Genetic engineering turns a common plant in a cancer fighter

21:28
Genetic engineering turns a common plant in a cancer fighter -

Notch another victory for synthetic biology. Researchers report today that they have designed a common laboratory plant to produce the starting material for a powerful chemotherapy drug initially harvested from a Himalayan plant endangered. The new work could provide an abundant supply of the anticancer drug and make it easier for chemists to twist the compound to come up with safer and more efficient versions.

Throughout history, people have relied on plants for medicines. Even modern drug companies get about half of their new drugs from plants. But it is harder to do when the plants are slow growing and disappearing, like the Himalayan mayapple ( Podophyllum hexandrum ). The plant short leaves was the original source of podophyllotoxin, a cytotoxic compound that is the starting point of an anticancer drug called etoposide. The drug has been on the US market since 1983 and is used to treat dozens of different cancers, lymphoma lung cancer. Today, podophyllotoxin is mainly harvested from the more common American mayapple. But this plant is slow growing, that producing only small amounts of the compound.

Mayapples churn podophyllotoxine to defend against would-be munchers. To do this, plants use a step by step approach to synthesize their chemical defense. But because the synthetic pathway of the compound has not been developed, it was not clear which genes were involved in the seam of the molecule.

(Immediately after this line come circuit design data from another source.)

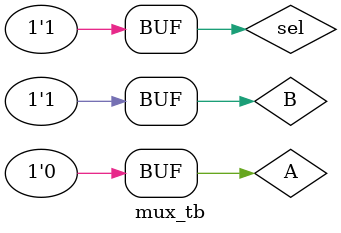
<source format=sv>
`timescale 1ms/1ms

module mux_tb;
  
  reg sel, A, B;
  wire out;
  
  MUX_2to1 dut(.out(out), .sel(sel), .A(A), .B(B));
  
  initial begin
    
    $dumpfile("mux.vcd");
    $dumpvars(0, mux_tb);
    
    A = 0; B = 1;
    #10; sel = 1'b0;
    #10; sel = 1'b1; 
    #10;
    
    
  end
  
endmodule
    
    
</source>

What the researchers knew was that podophyllotoxin is not always present in the plant. "It is only when the sheet is hurt that the molecule is made," said Elizabeth Sattely, a chemical engineer at Stanford University in Palo Alto, California, who led the current research effort.

Sattely and his graduate student Warren Lau held that the podophyllotoxin-building proteins themselves were probably not made by the plant in response to injury. Thus, the pair made tiny holes in the leaves of the Himalayas healthy mayapples provided to them by a commercial nursery, to test the before and after to see what new proteins appeared around the damaged tissue. they found 31, which they classified probable function.

the couple then shrunk likely candidates for the enzymes in the production of podophyllotoxin focusing on the members of four classes known to carry out the right types of chemical reactions. They then spliced ​​genes for each of these enzymes in bacteria known to infect Nicotiana benthamiana , a fast growing Parent tobacco used as a sort of plant biologists laboratory rat. Bacteria easily infect tobacco and insert their genes into the plant tissue. Sattely Lau and inserted many combinations of genes for the enzymes they thought they could produce the desired compound. As they report online today in Science , they finally hit on a group of 10 enzymes that allowed the plant to make a molecule called (-) - 4'-desmethyl epipodophyllotoxin, a direct precursor to etoposide and a powerful anticancer drug in its own right.

"It is a great piece of work," said Sarah O'Connor, a biological chemist at the John Innes Center, a research institute on plants in Norwich, UK Finally, new job can give pharmaceutical companies a stable, abundant supply of their drug fight against cancer, and it can result in similar compounds that might work even better.